In its second annual State of mobile video experience report, Opensignal looked at mobile experience in 100 countries, with a particular focus on the US, to illustrate operator challenges and opportunities in the face of an increasing consumer appetite for streaming video on mobile devices and enterprise users watching video conferences.
This appetite has been broadened with the launch of almost dedicated mobile video services from Apple and, in particular, Disney, with leading US mobile carrier Verizon is offering new customers to its 5G service a year’s subscription to Disney+.
The analyst found that with the ubiquity of 4G connectivity and a growing number of mobile subscribers on unlimited data plans, consumers were mass watching TV shows and films over wireless. The study found that nearly half (46%) of all consumers said they watch movies and TV programmes on their mobile device.

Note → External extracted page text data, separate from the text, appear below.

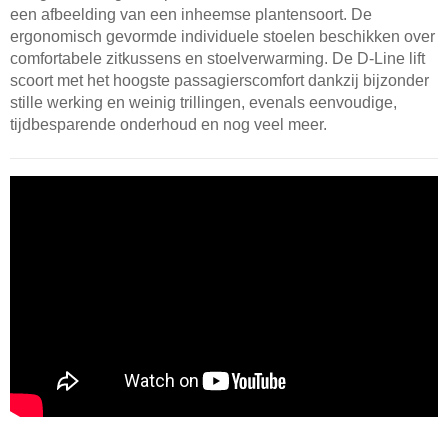
een afbeelding van een inheemse plantensoort. De
ergonomisch gevormde individuele stoelen beschikken over
comfortabele zitkussens en stoelverwarming. De D-Line lift
scoort met het hoogste passagierscomfort dankzij bijzonder
stille werking en weinig trillingen, evenals eenvoudige,
tijdbesparende onderhoud en nog veel meer.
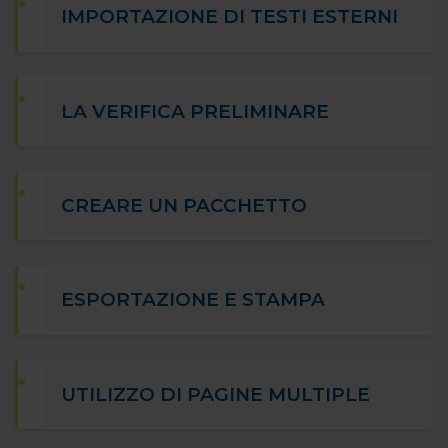
IMPORTAZIONE DI TESTI ESTERNI
LA VERIFICA PRELIMINARE
CREARE UN PACCHETTO
ESPORTAZIONE E STAMPA
UTILIZZO DI PAGINE MULTIPLE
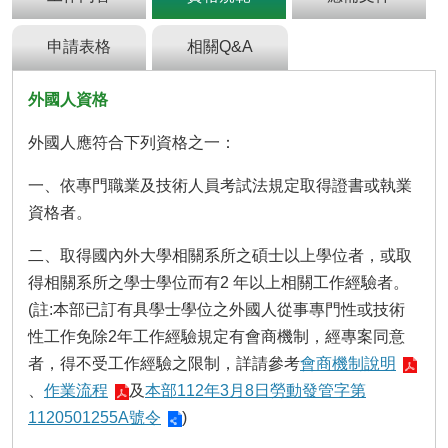
及
資
訊
申請表格
相關Q&A
安
全
外國人資格
政
策
外國人應符合下列資格之一：
政
一、依專門職業及技術人員考試法規定取得證書或執業
府
網
資格者。
站
資
二、取得國內外大學相關系所之碩士以上學位者，或取
料
得相關系所之學士學位而有2 年以上相關工作經驗者。
開
(註:本部已訂有具學士學位之外國人從事專門性或技術
放
宣
性工作免除2年工作經驗規定有會商機制，經專案同意
告
者，得不受工作經驗之限制，詳請參考
會商機制說明
、
作業流程
及
本部112年3月8日勞動發管字第
檢
舉
1120501255A號令
)
貪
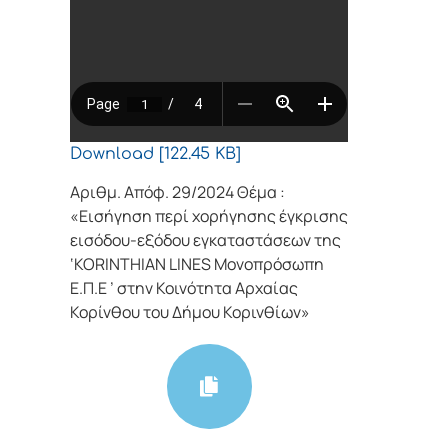
Download [122.45 KB]
Αριθμ. Απόφ. 29/2024 Θέμα :
«Εισήγηση περί χορήγησης έγκρισης
εισόδου-εξόδου εγκαταστάσεων της
‘KORINTHIAN LINES Μονoπρόσωπη
Ε.Π.Ε ’ στην Κοινότητα Αρχαίας
Κορίνθου του Δήμου Κορινθίων»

Yet this was already having a profound effect on the quality of experience on the 4G networks. As many as 44% of users noted they experienced stuttering or freezing, and an additional 36% said they sometimes switch to Wi-Fi for a better video experience on their smartphone. Almost a third said they would give up trying to watch a video if video playback stuttered or froze on their mobile device.
Opensignal attributed these issues to wireless spectrum in the main. It said that capacity was essential to offering large numbers of users both fast speeds and plans with the large volumes of data needed for large-scale, high-quality mobile video delivery.
In its research, the monitoring company warned that until 5G was rolled out at scale in the US, carriers would face difficult choices around increasing the price of data, or of managing video streaming traffic tightly – for example, to lower quality experience. Opensignal added that if they did neither, the download experience of their users will likely suffer as video traffic overwhelmed everything else on the network.